Leonora's story really gets into gear when she first gets the gumption to leave Smith and strike out on her own. She gets a job as a secretary in a doctor's office, working for an obstetrician and a pediatrician. As the one doc explains, his colleague is responsible for bringing them into this world, whereas he is responsible for making sure they survive it--which he doesn't always succeed at it. It's a practical approach, but Dr. Quinada (James Mason) is a practical man. His inability to tolerate frivolity causes him and Leonora to chafe at first, but as she settles into her position, he becomes used to the idea of her, and they fall in love.


Yet, she's still a married woman, a secret she has kept to herself, and added complications mean it would be difficult for them to get together, even if Quinada did know the truth. Smith Ohlrig doesn't let go of his trophies that easily.

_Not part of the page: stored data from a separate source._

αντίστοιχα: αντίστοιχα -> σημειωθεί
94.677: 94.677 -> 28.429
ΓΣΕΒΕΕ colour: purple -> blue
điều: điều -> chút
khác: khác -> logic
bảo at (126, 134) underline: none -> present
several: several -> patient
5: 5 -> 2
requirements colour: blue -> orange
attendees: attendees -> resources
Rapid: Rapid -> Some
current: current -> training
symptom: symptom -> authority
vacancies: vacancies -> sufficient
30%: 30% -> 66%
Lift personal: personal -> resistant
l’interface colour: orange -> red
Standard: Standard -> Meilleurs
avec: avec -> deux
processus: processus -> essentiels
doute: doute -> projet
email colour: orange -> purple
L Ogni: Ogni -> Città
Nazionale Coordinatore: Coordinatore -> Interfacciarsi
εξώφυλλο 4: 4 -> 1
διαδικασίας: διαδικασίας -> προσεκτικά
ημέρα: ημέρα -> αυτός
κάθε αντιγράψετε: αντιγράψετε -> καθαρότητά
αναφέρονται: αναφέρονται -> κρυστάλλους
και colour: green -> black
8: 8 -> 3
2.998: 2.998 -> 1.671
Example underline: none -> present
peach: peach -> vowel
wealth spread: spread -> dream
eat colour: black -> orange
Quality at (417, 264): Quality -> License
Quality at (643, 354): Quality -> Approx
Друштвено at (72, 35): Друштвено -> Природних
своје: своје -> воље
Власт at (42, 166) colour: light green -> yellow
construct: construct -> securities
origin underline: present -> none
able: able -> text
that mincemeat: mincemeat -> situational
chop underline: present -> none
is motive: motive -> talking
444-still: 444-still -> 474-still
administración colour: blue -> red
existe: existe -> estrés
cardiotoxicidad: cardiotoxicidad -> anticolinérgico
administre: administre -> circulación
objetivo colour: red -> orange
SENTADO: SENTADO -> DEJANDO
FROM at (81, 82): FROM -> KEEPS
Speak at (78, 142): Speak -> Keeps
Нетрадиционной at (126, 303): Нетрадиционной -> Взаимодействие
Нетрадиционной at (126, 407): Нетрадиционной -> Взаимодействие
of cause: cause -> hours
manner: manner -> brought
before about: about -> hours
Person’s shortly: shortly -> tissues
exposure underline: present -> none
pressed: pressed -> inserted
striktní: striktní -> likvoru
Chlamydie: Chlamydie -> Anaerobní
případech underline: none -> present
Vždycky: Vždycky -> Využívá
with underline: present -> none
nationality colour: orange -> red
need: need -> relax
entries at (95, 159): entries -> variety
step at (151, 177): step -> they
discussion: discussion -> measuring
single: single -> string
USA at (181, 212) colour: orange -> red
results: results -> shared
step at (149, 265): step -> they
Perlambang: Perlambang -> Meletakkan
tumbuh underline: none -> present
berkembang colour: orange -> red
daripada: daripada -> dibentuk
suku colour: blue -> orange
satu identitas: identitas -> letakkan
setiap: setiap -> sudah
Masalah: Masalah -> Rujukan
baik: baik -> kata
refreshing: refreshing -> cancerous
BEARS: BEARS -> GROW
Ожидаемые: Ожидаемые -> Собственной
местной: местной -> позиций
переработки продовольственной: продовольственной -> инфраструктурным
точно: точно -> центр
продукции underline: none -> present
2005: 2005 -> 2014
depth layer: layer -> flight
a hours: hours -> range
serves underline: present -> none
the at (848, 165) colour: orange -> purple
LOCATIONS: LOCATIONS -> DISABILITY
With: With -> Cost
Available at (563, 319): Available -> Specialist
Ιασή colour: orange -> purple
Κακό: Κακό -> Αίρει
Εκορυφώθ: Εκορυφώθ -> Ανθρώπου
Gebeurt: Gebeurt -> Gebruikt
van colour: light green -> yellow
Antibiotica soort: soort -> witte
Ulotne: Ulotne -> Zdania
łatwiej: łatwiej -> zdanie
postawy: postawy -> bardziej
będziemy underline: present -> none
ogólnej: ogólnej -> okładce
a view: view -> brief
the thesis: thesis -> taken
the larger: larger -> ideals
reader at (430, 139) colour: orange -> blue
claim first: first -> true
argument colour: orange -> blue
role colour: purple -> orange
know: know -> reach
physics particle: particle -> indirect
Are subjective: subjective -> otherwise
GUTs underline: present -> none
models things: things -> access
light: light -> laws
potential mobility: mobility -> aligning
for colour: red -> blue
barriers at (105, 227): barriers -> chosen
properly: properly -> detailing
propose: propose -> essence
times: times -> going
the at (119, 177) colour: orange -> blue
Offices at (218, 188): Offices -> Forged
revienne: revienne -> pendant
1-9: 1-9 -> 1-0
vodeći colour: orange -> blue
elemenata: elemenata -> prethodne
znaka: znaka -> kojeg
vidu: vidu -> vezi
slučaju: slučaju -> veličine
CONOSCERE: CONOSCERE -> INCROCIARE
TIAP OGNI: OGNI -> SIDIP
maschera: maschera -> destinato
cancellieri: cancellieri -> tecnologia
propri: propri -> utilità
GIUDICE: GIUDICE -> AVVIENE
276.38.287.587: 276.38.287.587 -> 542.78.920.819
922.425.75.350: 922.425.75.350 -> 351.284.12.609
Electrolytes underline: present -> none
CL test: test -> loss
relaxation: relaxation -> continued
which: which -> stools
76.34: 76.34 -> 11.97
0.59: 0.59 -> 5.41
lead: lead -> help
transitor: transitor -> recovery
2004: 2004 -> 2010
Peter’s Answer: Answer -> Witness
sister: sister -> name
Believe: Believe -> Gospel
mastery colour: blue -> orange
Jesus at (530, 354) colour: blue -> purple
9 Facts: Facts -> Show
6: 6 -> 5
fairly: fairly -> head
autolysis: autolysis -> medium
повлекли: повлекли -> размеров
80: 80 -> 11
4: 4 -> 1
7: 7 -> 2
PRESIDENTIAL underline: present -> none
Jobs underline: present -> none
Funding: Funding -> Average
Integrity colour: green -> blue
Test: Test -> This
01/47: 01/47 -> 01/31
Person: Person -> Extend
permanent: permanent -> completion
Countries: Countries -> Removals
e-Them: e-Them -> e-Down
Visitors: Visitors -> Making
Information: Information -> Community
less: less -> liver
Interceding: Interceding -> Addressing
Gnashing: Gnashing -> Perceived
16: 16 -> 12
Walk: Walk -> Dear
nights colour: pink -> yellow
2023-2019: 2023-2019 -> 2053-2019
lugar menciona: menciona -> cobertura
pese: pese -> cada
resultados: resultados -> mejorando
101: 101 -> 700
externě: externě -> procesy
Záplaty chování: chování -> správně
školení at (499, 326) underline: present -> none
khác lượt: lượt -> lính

The dynamic in this love triangle hearkens back to the Brontë's. The good doctor is definitely a Mr. Darcy-type, prickly on the outside, but good at heart. His focus is on his work and on the good he can do, and his loosening up requires some humbling. Mason is spectacular, smoothly moving from being conceited and bullying into sensitive and earnest. His best scenes offer him both a chance at comedy and forceful drama. In the latter case, it's when he and Robert Ryan's character finally meet. It's a mental standoff, with both men standing on the opposite side of a bar, sizing each other up and taking each other down with words. Ryan has a rather indomitable presence when he's playing a bad guy, and there's some pretty sinister stuff going on here. Ohlrig is a vain abuser, but the actor keeps him from somehow being too over-the-top, letting hidden weaknesses provide nuance.



I suppose it says something about Barbara Bel Geddes, then, that Mason's moment of comedy is on his one date with Leonora, and not between him and his lady love. There's an amusing bit of business as a drunken woman continually interrupts their conversation. It works for the story, as it shows how Quinada can't be distracted from what he wants; it works for the movie because it provides a bit of relief from Bel Geddes' milquetoast performance. She's the weak link in her own starring vehicle.


Not that it matters much. Ophüls crafts a temperamental narrative, where the road to hell is a two-lane highway: good intentions on one side, selfish impulse on the other. Since the film was released in 1949, it shouldn't be a shock that most everyone gets what they deserve, though Caught avoids being too much of a fairy tale by delivering what is perhaps the most cynical of hopeful endings you're likely to find in cinema.